Specifically with trackbacks, it is currently all or nothing and they are a spam concern. That said, the other idea about improving the declared post type supports functionality would address that issue.
- Currently, the pingback query is post_status-agnostic. Now, it's limited to
publish
. Could this have unintended consequences? In theory, only published posts should have_pingme
https://core.trac.wordpress.org/browser/tags/5.2.3/src/wp-includes/post.php#L6551 but I'd like others to weigh in.
It can't have unintended consequences because pingbacks require verification. So the remote site is required to check that it is being linked to. If the post isn't published, it won't be able to retrieve it.
#56
in reply to:
↑ 53
@
5 years ago
Replying to boonebgorges:
36824-enclosures.diff includes only the changes to enclosures. Questions for feedback:
- I've removed some of the miscellaneous changes to
do_enclose()
. These are generally OK but should be moved to different tickets.

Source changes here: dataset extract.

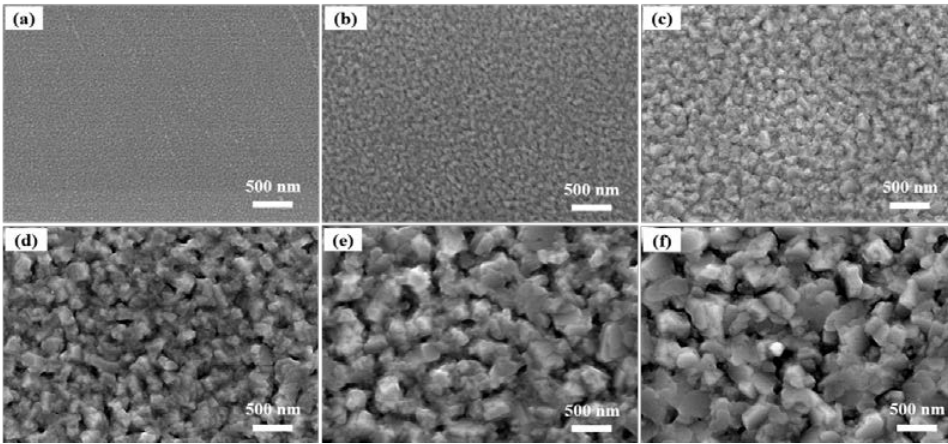
Figure 6. SEM images of the ITO/AgIn/ITO films at different sputtering temperatures. ( a ) 25 °C, ( b ) 100 °C, ( c ) 150 °C, ( d ) 200 °C, ( e ) 250 °C and ( f ) 300 °C, respectively.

- Similar to my concern 1 about pingbacks, I wonder if we should be querying all post types, rather than limiting to those that are
publicly_queryable
.
Here I would agree with you it should be all, as enclosures are a matter of identifying embedded media. Mostly used for RSS, you could in theory have a private RSS feed, for example.
#59
in reply to:
↑ 55
@
5 years ago
Replying to dshanske:
Specifically with trackbacks, it is currently all or nothing and they are a spam concern. That said, the other idea about improving the declared post type supports functionality would address that issue.
Thanks for this. This, and the discussion above, suggests to me that it's acceptable to err on the side of caution and look at all post types. post_type_supports()
improvements can be considered technically.
I believe it predates WP_Query. But a patch to change that for do_all_pings would likely be in order.